=== Exercise ===
Retype the rows below without any alteration, starting at the first row and ending at the line containing "Output: 7h06", with both included.
## start Dataset records
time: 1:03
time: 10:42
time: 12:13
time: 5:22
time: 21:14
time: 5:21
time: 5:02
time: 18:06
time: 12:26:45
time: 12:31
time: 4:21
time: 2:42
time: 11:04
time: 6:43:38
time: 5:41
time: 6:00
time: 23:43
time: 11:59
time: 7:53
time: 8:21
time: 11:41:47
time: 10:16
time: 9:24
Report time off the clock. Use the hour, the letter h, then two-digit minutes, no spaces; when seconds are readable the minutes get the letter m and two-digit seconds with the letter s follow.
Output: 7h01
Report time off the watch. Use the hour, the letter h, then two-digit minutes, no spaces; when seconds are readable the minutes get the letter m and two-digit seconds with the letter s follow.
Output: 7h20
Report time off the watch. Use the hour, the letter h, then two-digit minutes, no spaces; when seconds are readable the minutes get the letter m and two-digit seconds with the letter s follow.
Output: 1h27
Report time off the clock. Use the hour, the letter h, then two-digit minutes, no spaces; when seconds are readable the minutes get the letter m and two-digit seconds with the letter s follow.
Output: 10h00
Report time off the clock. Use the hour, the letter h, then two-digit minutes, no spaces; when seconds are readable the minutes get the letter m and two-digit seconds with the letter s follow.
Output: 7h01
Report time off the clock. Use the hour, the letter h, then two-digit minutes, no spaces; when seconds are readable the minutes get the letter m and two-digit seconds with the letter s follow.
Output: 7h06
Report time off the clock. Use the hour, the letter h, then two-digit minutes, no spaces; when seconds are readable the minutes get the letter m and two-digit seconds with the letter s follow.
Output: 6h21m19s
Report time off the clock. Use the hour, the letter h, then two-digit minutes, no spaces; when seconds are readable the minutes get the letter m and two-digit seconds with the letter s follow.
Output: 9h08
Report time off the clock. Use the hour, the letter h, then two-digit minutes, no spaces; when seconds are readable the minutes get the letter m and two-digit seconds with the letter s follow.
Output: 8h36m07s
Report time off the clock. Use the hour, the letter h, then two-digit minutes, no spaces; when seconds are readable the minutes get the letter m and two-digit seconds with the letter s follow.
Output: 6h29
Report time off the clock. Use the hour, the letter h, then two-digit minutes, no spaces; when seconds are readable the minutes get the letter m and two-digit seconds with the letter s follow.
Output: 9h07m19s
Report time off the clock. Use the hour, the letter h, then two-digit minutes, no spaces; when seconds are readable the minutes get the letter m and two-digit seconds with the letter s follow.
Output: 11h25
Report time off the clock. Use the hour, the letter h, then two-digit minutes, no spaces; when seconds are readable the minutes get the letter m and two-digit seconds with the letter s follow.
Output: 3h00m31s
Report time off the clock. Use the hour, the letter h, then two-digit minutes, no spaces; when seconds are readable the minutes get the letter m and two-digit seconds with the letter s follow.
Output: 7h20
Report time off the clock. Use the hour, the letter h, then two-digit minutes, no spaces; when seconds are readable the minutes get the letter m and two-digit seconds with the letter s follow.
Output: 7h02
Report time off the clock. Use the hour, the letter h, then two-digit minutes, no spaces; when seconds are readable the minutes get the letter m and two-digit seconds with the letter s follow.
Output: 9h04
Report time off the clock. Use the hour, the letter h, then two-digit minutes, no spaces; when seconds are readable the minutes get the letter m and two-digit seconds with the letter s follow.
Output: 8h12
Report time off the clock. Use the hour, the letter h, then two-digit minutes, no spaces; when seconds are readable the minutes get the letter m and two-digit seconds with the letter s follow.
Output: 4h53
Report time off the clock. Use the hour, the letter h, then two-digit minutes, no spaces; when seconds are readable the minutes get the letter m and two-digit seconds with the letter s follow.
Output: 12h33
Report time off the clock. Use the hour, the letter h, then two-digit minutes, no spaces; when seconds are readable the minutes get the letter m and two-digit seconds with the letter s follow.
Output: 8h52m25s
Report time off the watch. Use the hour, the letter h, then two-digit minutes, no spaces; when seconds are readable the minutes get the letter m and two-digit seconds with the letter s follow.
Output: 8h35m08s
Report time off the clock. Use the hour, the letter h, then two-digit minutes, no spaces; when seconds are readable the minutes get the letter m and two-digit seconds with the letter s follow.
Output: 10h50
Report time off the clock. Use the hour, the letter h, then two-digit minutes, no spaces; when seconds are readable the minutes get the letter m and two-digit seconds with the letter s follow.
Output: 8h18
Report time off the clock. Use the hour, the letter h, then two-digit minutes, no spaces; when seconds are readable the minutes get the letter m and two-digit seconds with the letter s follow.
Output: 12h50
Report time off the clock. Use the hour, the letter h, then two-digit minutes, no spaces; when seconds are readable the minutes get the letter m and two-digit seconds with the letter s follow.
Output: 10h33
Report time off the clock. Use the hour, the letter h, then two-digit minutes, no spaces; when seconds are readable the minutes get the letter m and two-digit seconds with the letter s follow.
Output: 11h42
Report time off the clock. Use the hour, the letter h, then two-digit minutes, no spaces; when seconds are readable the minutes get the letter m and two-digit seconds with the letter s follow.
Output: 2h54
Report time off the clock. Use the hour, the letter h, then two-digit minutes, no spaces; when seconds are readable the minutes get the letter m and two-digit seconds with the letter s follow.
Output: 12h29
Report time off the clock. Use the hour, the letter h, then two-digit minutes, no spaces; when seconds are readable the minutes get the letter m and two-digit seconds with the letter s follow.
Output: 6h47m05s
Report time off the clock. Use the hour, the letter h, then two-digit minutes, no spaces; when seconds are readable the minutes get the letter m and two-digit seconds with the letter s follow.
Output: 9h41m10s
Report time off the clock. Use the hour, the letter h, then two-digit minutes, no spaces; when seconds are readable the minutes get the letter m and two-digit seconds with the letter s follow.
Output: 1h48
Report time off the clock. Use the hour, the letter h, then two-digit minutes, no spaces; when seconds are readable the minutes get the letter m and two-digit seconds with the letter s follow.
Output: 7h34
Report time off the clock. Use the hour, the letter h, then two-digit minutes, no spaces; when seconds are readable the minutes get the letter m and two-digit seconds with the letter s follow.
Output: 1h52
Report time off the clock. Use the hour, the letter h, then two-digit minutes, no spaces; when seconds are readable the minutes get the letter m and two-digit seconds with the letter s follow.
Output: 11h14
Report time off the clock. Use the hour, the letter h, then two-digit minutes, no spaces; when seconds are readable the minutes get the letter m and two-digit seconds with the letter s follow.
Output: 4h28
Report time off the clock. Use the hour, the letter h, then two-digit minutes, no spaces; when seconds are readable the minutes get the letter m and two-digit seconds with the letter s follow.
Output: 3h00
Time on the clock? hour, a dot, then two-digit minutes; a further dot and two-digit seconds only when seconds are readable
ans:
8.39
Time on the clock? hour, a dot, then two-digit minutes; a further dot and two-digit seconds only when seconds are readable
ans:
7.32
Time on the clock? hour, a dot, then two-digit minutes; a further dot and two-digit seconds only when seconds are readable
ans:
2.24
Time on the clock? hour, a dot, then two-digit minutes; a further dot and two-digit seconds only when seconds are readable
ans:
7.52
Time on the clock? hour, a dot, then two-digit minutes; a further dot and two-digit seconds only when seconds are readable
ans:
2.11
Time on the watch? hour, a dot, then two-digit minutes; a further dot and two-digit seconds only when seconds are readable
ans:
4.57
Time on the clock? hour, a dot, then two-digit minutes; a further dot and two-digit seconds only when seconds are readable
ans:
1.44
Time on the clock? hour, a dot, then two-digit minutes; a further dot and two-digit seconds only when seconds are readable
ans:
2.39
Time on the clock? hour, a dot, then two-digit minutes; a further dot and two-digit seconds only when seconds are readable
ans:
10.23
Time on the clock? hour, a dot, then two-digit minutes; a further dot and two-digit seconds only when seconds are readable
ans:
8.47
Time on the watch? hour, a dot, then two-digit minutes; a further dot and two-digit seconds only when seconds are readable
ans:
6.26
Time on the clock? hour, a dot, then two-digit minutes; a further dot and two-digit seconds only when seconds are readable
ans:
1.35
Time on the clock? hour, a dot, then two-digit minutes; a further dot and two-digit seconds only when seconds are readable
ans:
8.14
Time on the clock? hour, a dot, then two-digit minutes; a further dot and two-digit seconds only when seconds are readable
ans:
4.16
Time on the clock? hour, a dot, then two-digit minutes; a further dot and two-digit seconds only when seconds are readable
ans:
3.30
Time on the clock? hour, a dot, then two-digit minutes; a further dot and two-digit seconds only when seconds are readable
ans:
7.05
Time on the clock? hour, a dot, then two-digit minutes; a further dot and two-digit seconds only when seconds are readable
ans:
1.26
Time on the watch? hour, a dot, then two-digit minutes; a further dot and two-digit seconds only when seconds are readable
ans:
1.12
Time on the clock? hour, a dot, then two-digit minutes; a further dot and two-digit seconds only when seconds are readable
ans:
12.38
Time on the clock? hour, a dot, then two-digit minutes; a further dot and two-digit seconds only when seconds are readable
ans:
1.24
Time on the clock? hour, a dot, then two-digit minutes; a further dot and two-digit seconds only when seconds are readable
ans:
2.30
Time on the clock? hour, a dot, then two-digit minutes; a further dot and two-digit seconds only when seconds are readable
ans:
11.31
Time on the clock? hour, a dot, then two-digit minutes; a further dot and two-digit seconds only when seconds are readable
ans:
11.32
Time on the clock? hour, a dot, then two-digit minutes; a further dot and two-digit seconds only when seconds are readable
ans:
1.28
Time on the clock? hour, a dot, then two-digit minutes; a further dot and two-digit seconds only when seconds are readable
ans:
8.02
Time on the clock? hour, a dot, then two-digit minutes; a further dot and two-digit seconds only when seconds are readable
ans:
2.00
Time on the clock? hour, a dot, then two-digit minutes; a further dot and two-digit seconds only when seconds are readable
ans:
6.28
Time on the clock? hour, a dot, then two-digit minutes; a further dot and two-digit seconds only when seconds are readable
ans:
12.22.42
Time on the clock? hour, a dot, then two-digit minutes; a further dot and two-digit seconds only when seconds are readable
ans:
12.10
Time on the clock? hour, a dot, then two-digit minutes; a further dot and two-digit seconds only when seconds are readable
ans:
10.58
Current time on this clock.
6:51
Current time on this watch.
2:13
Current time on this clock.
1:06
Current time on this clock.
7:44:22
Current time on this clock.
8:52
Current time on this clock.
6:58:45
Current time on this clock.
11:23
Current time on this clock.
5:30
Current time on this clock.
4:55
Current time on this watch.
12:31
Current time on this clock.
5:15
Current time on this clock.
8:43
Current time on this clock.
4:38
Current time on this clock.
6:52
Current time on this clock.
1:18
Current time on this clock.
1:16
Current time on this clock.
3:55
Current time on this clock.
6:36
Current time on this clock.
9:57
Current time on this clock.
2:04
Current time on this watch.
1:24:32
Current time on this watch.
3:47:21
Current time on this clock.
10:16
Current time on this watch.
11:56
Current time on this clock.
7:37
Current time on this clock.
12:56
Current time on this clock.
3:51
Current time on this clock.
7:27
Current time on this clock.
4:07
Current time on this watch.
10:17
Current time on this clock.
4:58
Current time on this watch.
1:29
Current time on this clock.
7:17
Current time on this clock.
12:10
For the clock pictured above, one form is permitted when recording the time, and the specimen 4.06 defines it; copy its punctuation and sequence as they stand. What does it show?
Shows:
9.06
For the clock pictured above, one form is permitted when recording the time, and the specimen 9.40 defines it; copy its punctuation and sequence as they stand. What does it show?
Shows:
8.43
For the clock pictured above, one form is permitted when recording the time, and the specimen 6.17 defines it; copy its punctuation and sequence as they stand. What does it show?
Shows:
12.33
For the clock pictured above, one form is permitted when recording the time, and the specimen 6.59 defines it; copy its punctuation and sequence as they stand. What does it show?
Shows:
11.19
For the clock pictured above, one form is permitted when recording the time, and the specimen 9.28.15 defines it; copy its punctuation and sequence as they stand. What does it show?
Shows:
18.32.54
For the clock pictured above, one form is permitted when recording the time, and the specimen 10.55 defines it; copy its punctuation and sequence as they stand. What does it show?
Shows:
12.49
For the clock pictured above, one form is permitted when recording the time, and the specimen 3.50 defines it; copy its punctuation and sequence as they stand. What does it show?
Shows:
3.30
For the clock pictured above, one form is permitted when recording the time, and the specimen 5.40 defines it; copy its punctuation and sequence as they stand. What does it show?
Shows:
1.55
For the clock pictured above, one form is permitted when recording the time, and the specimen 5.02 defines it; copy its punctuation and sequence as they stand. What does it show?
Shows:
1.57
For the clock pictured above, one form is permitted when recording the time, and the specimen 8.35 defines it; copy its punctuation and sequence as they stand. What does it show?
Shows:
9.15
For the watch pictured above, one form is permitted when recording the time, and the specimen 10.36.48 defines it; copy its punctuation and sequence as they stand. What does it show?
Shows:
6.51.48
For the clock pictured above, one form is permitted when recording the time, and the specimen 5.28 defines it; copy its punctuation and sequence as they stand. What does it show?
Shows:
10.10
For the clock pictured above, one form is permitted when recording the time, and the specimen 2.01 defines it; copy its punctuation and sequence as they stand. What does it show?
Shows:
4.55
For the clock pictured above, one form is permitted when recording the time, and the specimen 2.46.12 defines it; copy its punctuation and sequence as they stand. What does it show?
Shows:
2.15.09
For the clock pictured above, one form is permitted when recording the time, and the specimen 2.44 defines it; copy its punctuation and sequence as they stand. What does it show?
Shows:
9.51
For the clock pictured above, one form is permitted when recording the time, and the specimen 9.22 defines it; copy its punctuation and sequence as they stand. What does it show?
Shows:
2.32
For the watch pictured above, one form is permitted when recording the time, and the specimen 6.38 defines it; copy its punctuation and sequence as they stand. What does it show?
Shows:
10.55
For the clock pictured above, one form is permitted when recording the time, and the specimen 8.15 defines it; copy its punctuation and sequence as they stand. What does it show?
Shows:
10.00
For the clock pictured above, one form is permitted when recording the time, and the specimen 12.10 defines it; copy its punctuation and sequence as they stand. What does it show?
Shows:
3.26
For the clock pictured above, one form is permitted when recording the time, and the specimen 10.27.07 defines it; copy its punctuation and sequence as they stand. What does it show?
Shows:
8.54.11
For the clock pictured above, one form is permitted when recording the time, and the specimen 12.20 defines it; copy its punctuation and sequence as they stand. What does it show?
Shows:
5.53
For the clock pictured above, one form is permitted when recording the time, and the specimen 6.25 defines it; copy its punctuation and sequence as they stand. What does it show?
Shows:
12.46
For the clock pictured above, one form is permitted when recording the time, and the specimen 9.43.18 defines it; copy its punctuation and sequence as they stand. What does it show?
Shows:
## end Dataset records
=== Exercise result ===
time: 1:03
time: 10:42
time: 12:13
time: 5:22
time: 21:14
time: 5:21
time: 5:02
time: 18:06
time: 12:26:45
time: 12:31
time: 4:21
time: 2:42
time: 11:04
time: 6:43:38
time: 5:41
time: 6:00
time: 23:43
time: 11:59
time: 7:53
time: 8:21
time: 11:41:47
time: 10:16
time: 9:24
Report time off the clock. Use the hour, the letter h, then two-digit minutes, no spaces; when seconds are readable the minutes get the letter m and two-digit seconds with the letter s follow.
Output: 7h01
Report time off the watch. Use the hour, the letter h, then two-digit minutes, no spaces; when seconds are readable the minutes get the letter m and two-digit seconds with the letter s follow.
Output: 7h20
Report time off the watch. Use the hour, the letter h, then two-digit minutes, no spaces; when seconds are readable the minutes get the letter m and two-digit seconds with the letter s follow.
Output: 1h27
Report time off the clock. Use the hour, the letter h, then two-digit minutes, no spaces; when seconds are readable the minutes get the letter m and two-digit seconds with the letter s follow.
Output: 10h00
Report time off the clock. Use the hour, the letter h, then two-digit minutes, no spaces; when seconds are readable the minutes get the letter m and two-digit seconds with the letter s follow.
Output: 7h01
Report time off the clock. Use the hour, the letter h, then two-digit minutes, no spaces; when seconds are readable the minutes get the letter m and two-digit seconds with the letter s follow.
Output: 7h06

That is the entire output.